_To do_.
Copy out all of the data below, line for line, without changing a word.

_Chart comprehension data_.

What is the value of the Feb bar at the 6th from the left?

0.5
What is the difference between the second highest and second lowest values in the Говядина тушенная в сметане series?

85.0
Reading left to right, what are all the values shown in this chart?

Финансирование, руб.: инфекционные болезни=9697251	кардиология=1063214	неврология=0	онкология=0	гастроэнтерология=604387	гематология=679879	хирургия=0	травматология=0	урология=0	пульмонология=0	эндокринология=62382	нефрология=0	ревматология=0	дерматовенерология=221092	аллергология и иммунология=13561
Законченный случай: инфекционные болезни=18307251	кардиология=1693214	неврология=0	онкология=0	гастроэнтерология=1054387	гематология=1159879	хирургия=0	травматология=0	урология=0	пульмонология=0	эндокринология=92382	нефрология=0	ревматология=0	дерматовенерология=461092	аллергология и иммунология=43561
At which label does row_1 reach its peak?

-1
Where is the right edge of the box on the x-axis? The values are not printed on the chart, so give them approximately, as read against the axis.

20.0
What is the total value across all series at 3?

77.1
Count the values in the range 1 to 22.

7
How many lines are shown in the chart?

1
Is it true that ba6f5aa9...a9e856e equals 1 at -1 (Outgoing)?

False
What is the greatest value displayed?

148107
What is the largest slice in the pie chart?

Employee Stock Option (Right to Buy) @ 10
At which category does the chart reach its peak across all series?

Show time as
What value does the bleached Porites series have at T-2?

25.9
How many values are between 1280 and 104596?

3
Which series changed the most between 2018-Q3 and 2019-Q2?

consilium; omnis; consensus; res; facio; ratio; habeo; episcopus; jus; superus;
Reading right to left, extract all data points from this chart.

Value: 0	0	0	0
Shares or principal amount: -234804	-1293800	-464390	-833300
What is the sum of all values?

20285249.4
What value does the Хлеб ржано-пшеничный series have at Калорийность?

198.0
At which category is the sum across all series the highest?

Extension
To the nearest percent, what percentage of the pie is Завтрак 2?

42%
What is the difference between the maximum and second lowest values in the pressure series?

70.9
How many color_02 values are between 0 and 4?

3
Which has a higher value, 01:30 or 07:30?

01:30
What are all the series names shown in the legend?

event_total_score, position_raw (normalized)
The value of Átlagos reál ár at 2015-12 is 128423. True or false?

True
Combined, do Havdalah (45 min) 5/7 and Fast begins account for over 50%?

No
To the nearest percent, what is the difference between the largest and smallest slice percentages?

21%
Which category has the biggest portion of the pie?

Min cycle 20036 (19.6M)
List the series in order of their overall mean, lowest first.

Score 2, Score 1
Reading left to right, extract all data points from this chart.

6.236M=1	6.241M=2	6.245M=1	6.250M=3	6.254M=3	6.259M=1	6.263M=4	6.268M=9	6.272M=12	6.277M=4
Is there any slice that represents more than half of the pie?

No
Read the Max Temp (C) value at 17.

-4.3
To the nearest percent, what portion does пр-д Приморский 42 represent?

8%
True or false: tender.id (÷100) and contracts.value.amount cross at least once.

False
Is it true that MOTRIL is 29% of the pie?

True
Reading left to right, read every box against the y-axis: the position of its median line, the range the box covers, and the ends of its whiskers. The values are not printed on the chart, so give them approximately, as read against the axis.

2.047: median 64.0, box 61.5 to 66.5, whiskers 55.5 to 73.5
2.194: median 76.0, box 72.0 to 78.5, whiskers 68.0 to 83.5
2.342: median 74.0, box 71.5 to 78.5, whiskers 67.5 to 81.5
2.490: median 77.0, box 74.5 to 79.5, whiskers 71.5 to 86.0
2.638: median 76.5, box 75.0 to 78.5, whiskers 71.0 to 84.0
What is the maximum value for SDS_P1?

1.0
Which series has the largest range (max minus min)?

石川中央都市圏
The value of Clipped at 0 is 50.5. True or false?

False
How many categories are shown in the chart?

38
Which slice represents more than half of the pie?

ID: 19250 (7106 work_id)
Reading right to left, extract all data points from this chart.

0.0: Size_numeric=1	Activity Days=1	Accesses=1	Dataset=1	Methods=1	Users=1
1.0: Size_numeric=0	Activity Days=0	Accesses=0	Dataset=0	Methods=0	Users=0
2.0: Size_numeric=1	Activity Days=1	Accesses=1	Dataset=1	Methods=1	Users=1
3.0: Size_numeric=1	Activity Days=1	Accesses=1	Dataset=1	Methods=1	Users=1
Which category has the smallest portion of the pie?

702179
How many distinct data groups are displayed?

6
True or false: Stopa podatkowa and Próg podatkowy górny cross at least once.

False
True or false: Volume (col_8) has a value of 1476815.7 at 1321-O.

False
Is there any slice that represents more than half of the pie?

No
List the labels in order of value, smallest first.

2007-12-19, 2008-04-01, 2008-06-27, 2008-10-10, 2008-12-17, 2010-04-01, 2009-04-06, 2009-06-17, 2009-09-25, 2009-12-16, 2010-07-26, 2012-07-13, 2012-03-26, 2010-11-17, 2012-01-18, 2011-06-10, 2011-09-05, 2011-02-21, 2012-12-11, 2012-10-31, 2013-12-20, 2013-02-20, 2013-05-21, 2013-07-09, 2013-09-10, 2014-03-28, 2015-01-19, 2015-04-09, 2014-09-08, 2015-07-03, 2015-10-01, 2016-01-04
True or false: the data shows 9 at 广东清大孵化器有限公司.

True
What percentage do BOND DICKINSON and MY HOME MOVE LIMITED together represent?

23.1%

_Answer area_.
What is the value of the Feb bar at the 6th from the left?

0.5
What is the difference between the second highest and second lowest values in the Говядина тушенная в сметане series?

85.0
Reading left to right, what are all the values shown in this chart?

Финансирование, руб.: инфекционные болезни=9697251	кардиология=1063214	неврология=0	онкология=0	гастроэнтерология=604387	гематология=679879	хирургия=0	травматология=0	урология=0	пульмонология=0	эндокринология=62382	нефрология=0	ревматология=0	дерматовенерология=221092	аллергология и иммунология=13561
Законченный случай: инфекционные болезни=18307251	кардиология=1693214	неврология=0	онкология=0	гастроэнтерология=1054387	гематология=1159879	хирургия=0	травматология=0	урология=0	пульмонология=0	эндокринология=92382	нефрология=0	ревматология=0	дерматовенерология=461092	аллергология и иммунология=43561
At which label does row_1 reach its peak?

-1
Where is the right edge of the box on the x-axis? The values are not printed on the chart, so give them approximately, as read against the axis.

20.0
What is the total value across all series at 3?

77.1
Count the values in the range 1 to 22.

7
How many lines are shown in the chart?

1
Is it true that ba6f5aa9...a9e856e equals 1 at -1 (Outgoing)?

False
What is the greatest value displayed?

148107
What is the largest slice in the pie chart?

Employee Stock Option (Right to Buy) @ 10
At which category does the chart reach its peak across all series?

Show time as
What value does the bleached Porites series have at T-2?

25.9
How many values are between 1280 and 104596?

3
Which series changed the most between 2018-Q3 and 2019-Q2?

consilium; omnis; consensus; res; facio; ratio; habeo; episcopus; jus; superus;
Reading right to left, extract all data points from this chart.

Value: 0	0	0	0
Shares or principal amount: -234804	-1293800	-464390	-833300
What is the sum of all values?

20285249.4
What value does the Хлеб ржано-пшеничный series have at Калорийность?

198.0
At which category is the sum across all series the highest?

Extension
To the nearest percent, what percentage of the pie is Завтрак 2?

42%
What is the difference between the maximum and second lowest values in the pressure series?

70.9
How many color_02 values are between 0 and 4?

3
Which has a higher value, 01:30 or 07:30?

01:30
What are all the series names shown in the legend?

event_total_score, position_raw (normalized)
The value of Átlagos reál ár at 2015-12 is 128423. True or false?

True
Combined, do Havdalah (45 min) 5/7 and Fast begins account for over 50%?

No
To the nearest percent, what is the difference between the largest and smallest slice percentages?

21%
Which category has the biggest portion of the pie?

Min cycle 20036 (19.6M)
List the series in order of their overall mean, lowest first.

Score 2, Score 1
Reading left to right, extract all data points from this chart.

6.236M=1	6.241M=2	6.245M=1	6.250M=3	6.254M=3	6.259M=1	6.263M=4	6.268M=9	6.272M=12	6.277M=4
Is there any slice that represents more than half of the pie?

No
Read the Max Temp (C) value at 17.

-4.3
To the nearest percent, what portion does пр-д Приморский 42 represent?

8%
True or false: tender.id (÷100) and contracts.value.amount cross at least once.

False
Is it true that MOTRIL is 29% of the pie?

True
Reading left to right, read every box against the y-axis: the position of its median line, the range the box covers, and the ends of its whiskers. The values are not printed on the chart, so give them approximately, as read against the axis.

2.047: median 64.0, box 61.5 to 66.5, whiskers 55.5 to 73.5
2.194: median 76.0, box 72.0 to 78.5, whiskers 68.0 to 83.5
2.342: median 74.0, box 71.5 to 78.5, whiskers 67.5 to 81.5
2.490: median 77.0, box 74.5 to 79.5, whiskers 71.5 to 86.0
2.638: median 76.5, box 75.0 to 78.5, whiskers 71.0 to 84.0
What is the maximum value for SDS_P1?

1.0
Which series has the largest range (max minus min)?

石川中央都市圏
The value of Clipped at 0 is 50.5. True or false?

False
How many categories are shown in the chart?

38
Which slice represents more than half of the pie?

ID: 19250 (7106 work_id)
Reading right to left, extract all data points from this chart.

0.0: Size_numeric=1	Activity Days=1	Accesses=1	Dataset=1	Methods=1	Users=1
1.0: Size_numeric=0	Activity Days=0	Accesses=0	Dataset=0	Methods=0	Users=0
2.0: Size_numeric=1	Activity Days=1	Accesses=1	Dataset=1	Methods=1	Users=1
3.0: Size_numeric=1	Activity Days=1	Accesses=1	Dataset=1	Methods=1	Users=1
Which category has the smallest portion of the pie?

702179
How many distinct data groups are displayed?

6
True or false: Stopa podatkowa and Próg podatkowy górny cross at least once.

False
True or false: Volume (col_8) has a value of 1476815.7 at 1321-O.

False
Is there any slice that represents more than half of the pie?

No
List the labels in order of value, smallest first.

2007-12-19, 2008-04-01, 2008-06-27, 2008-10-10, 2008-12-17, 2010-04-01, 2009-04-06, 2009-06-17, 2009-09-25, 2009-12-16, 2010-07-26, 2012-07-13, 2012-03-26, 2010-11-17, 2012-01-18, 2011-06-10, 2011-09-05, 2011-02-21, 2012-12-11, 2012-10-31, 2013-12-20, 2013-02-20, 2013-05-21, 2013-07-09, 2013-09-10, 2014-03-28, 2015-01-19, 2015-04-09, 2014-09-08, 2015-07-03, 2015-10-01, 2016-01-04
True or false: the data shows 9 at 广东清大孵化器有限公司.

True
What percentage do BOND DICKINSON and MY HOME MOVE LIMITED together represent?

23.1%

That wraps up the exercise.